Отважное сердце | страница 24



Помолчали. Кто-то проглотил слюнки. Кто-то вздохнул.

— Всё может быть, всё может быть! — произнёс в раздумье старый воин.

— Да-а… — вырвалось от всей души у другого.

— Почаще бы нам, хрестьянам, да по всем бы по деревням такие облака падали!

— Ну, а что толку? — возразил кто-то с горькой насмешкой. — Всё равно, покуда наш брат, хрестьянин, ложку из-за голенища вынет, князья-бояре весь кисель расхватают.

Послышался общий хохот.

— Это уж так!…

— Это истинно! Работнему люду ничего не достанется!

И сам собою разговор свернулся на надвигающийся голод.

— Да-а! Ещё урожай обмолотить не успели православные, а купцы уже втридорога за одну кадь[7] ржи берут! Как дальше жить будем?

Эти последние слова произнёс дородный дружинник — светлобородый силач, пышущий здоровьем. Несоответствие внешности со словами о голоде вызвало у некоторых невольную шутку:

— Гляди, Иван, как бы ты от голоду не отощал вовсе: уж и так одни кости да кожа!

Воины засмеялись.

Однако дородный воин отнюдь не смутился этим и скоро заставил замолчать насмешников.

— Правильно, — спокойно возразил он. — Я-то не жалуюсь: сыт-питанен. Мы, дружина, на княжеских хлебах живём — нам и горя мало! Ну, а старики твои, Митрий, или там сёстры, братья, суседи? А? Замолк, нечего тебе сказать! А вот мне об этих днях из нашей деревни весть прислали: пишут, что сильно голодают в нашей округе. Уж траву-лебеду стали к мучке-то примешивать. Ребятишки пухнут от голоду. Старики мрут…

Его поддержали:

— Что говорить! Худо простому люду живётся под боярами да под татарами! А хуже нет голода!

Разговор пошёл горестный, тяжёлый.

Но как раз в это время воинам поспел ужин, и все принялись сперва за горячий кулеш, а потом — за баранину.

Гаврило Олексич положил на большую лепёшку, как на блюдо, сочно-румяный большой кусок жаркого и подал Гриньке.

— Кушай, кушай, отрок! — ласково сказал он, погладив его по голове. Уж больно ты худ! Набирайся сил, кушай!

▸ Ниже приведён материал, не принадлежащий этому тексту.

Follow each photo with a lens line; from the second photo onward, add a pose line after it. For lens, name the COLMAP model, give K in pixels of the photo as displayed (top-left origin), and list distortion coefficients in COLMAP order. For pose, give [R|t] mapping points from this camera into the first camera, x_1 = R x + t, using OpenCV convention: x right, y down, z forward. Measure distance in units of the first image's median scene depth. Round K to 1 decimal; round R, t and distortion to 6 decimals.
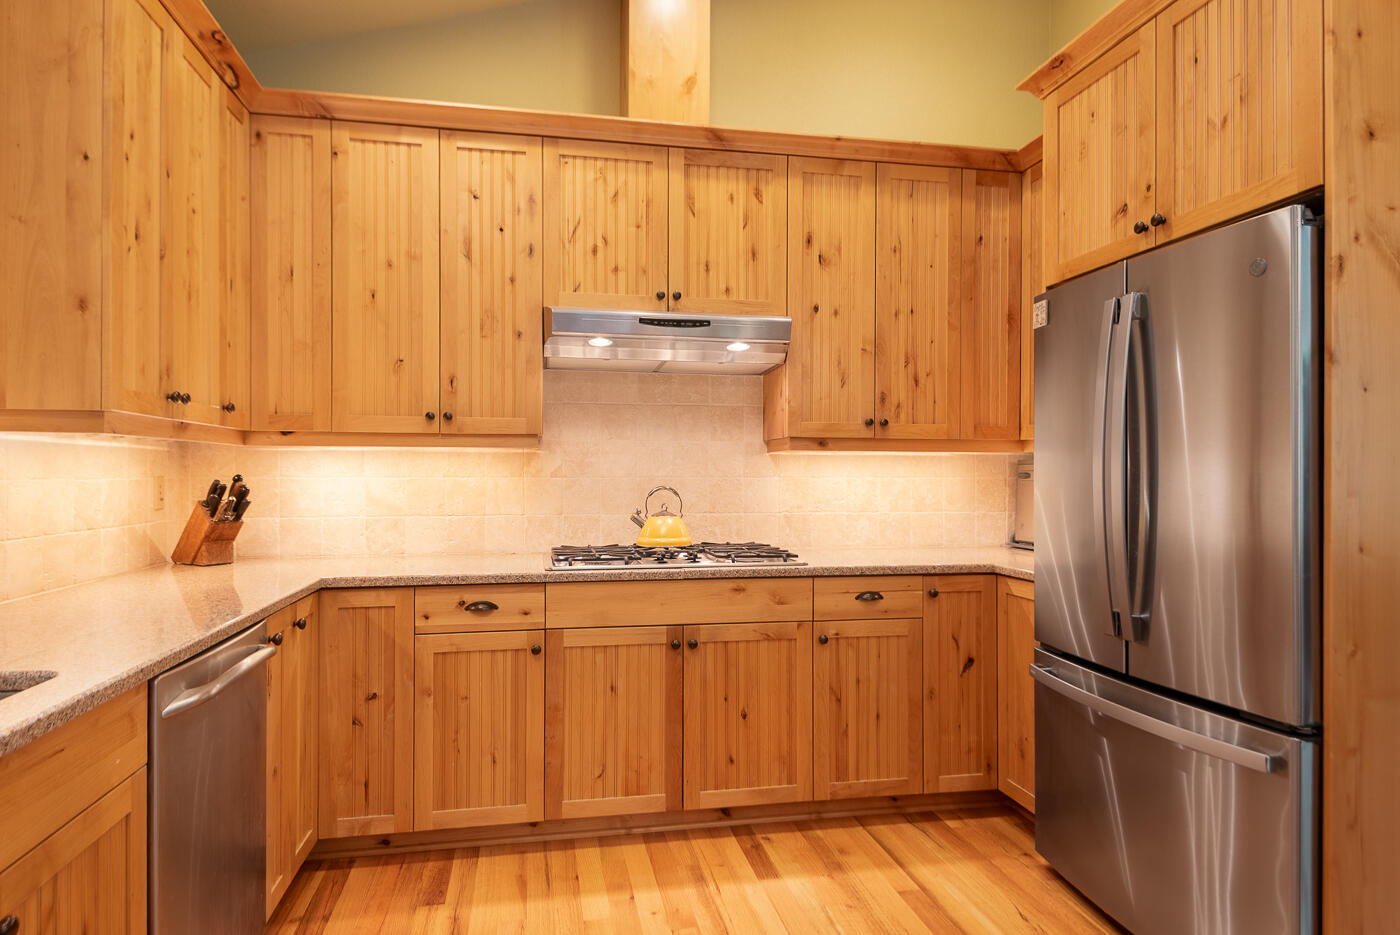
lens RADIAL K [[805.7, 0, 667.9], [0, 805.7, 471.6], [0, 0, 1]] dist [0.014338, -0.007928]
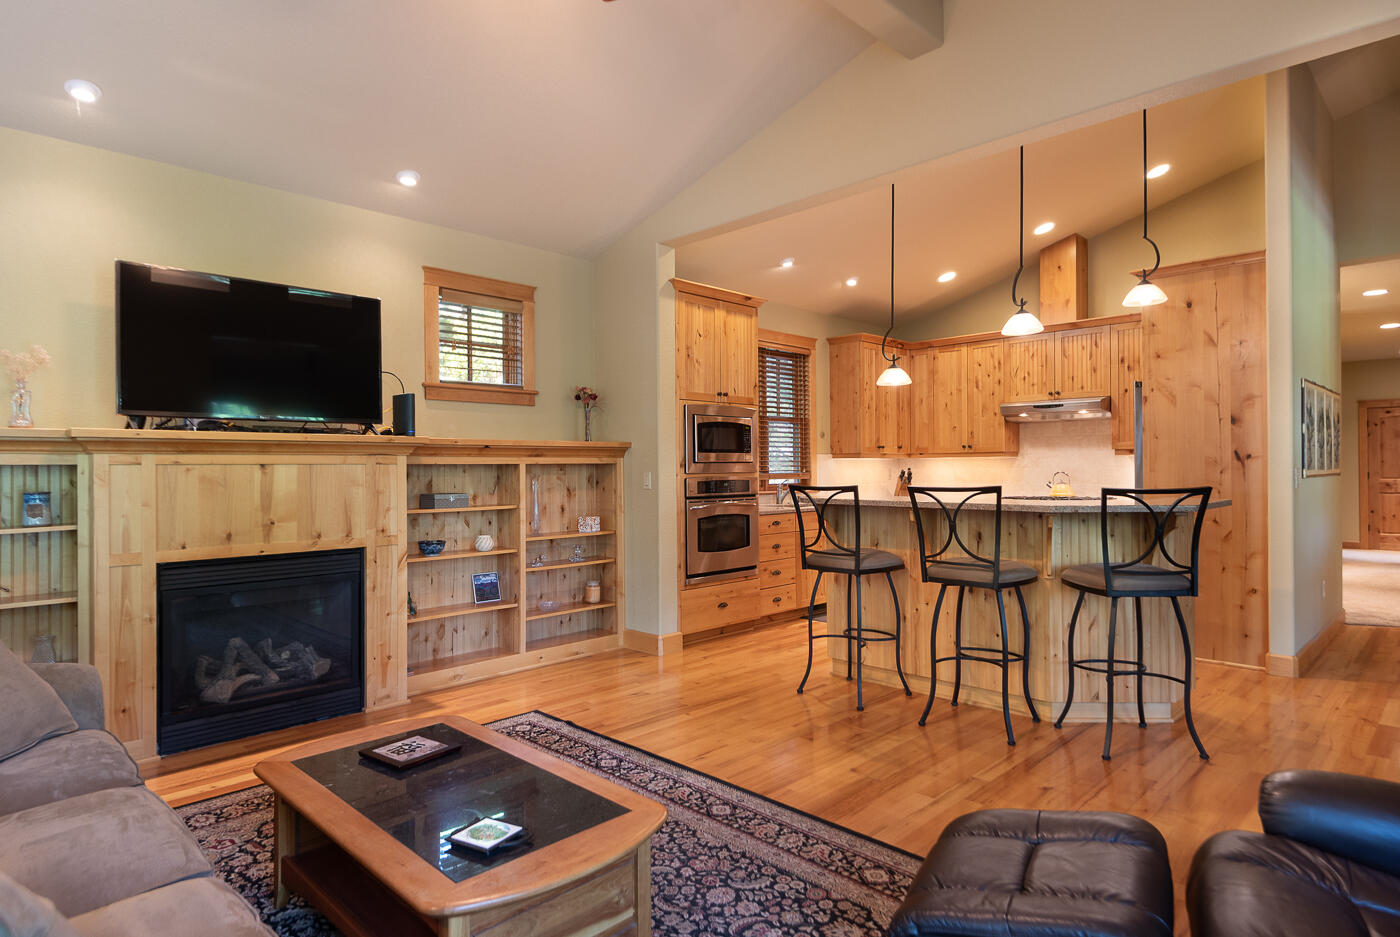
lens RADIAL K [[731.6, 0, 693.2], [0, 731.6, 471.1], [0, 0, 1]] dist [0.022045, -0.004130]
pose [[0.568068, -0.003382, -0.822975, 1.299121], [0.011150, 0.999931, 0.003587, -0.001578], [0.822906, -0.011214, 0.568067, -1.257898]]
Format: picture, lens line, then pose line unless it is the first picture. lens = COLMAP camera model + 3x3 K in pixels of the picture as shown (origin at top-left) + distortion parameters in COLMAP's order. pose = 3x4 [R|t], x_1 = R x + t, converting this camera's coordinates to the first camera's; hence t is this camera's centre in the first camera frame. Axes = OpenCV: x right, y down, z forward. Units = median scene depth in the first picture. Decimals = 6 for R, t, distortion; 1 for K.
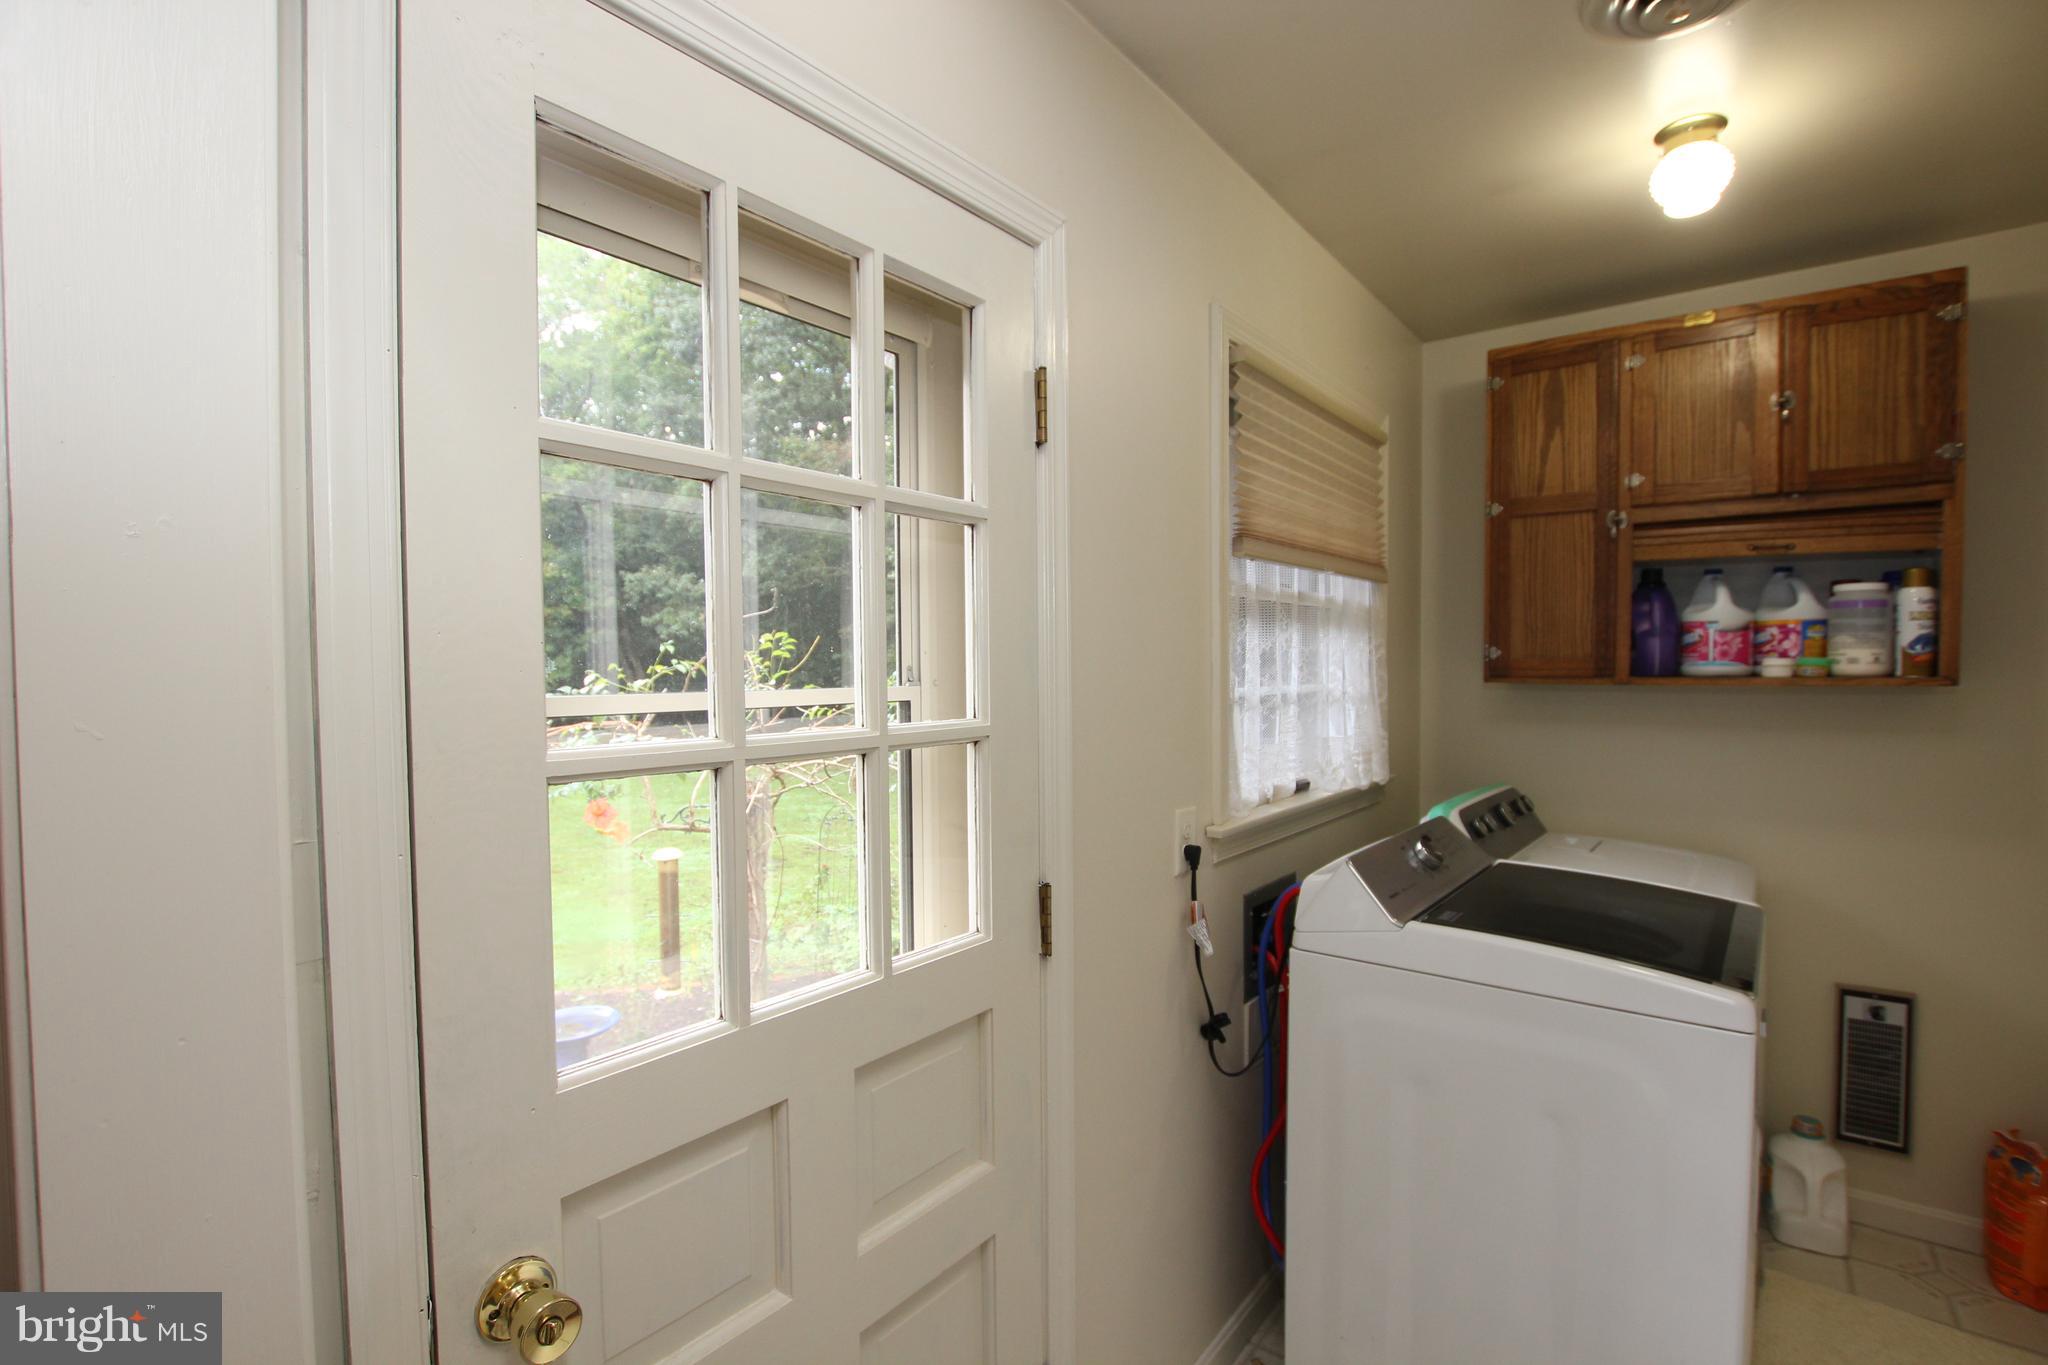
lens RADIAL K [[944.0, 0, 1016.3], [0, 944.0, 681.5], [0, 0, 1]] dist [-0.032052, 0.005883]
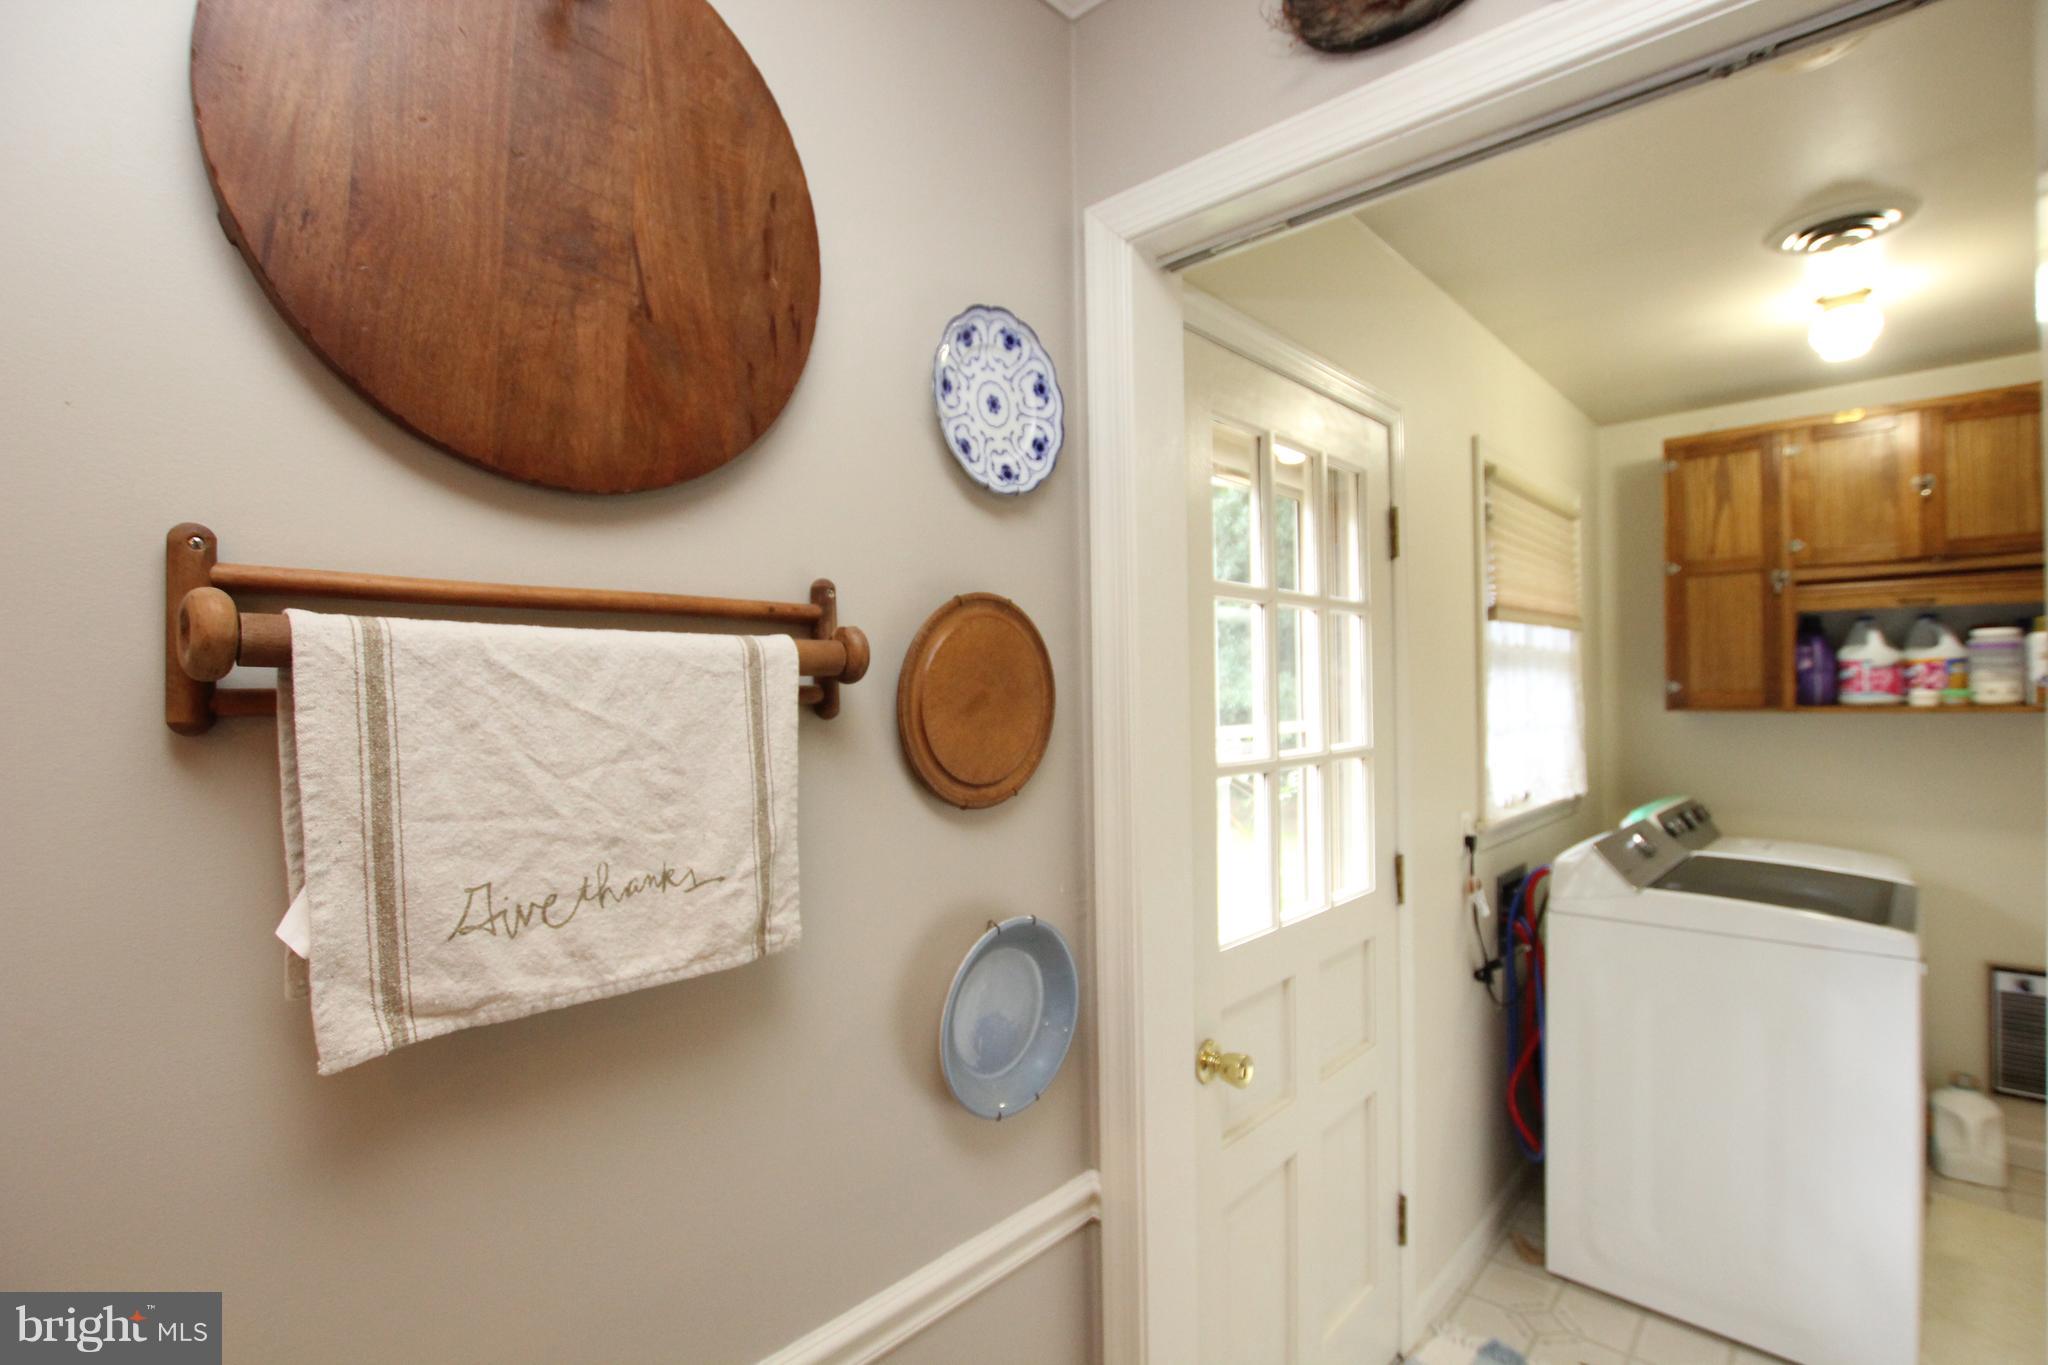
lens RADIAL K [[944.0, 0, 1018.1], [0, 944.0, 686.1], [0, 0, 1]] dist [-0.032052, 0.005883]
pose [[0.995842, -0.011286, -0.090393, -0.255086], [0.009046, 0.999643, -0.025156, -0.010026], [0.090645, 0.024234, 0.995588, -0.311263]]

Сам он тоже взял добрый кус барашка, сел рядом с Гринькой под сосну и принялся есть с той отрадной для глаза мужественной жадностью, с какой вкушает свою заслуженную трапезу пахарь и воин.

— Ешь! — ещё раз сказал он мальчику. — Хочешь воином быть добрым ешь побольше! От еды сила! — наставительно пояснил он и ласково подмигнул Гриньке.

Увидев своего витязя-друга в таком светлом расположении духа, Гринька вполголоса сказал ему:

— Дяденька Гаврило, а потом расскажи мне про Невску битву.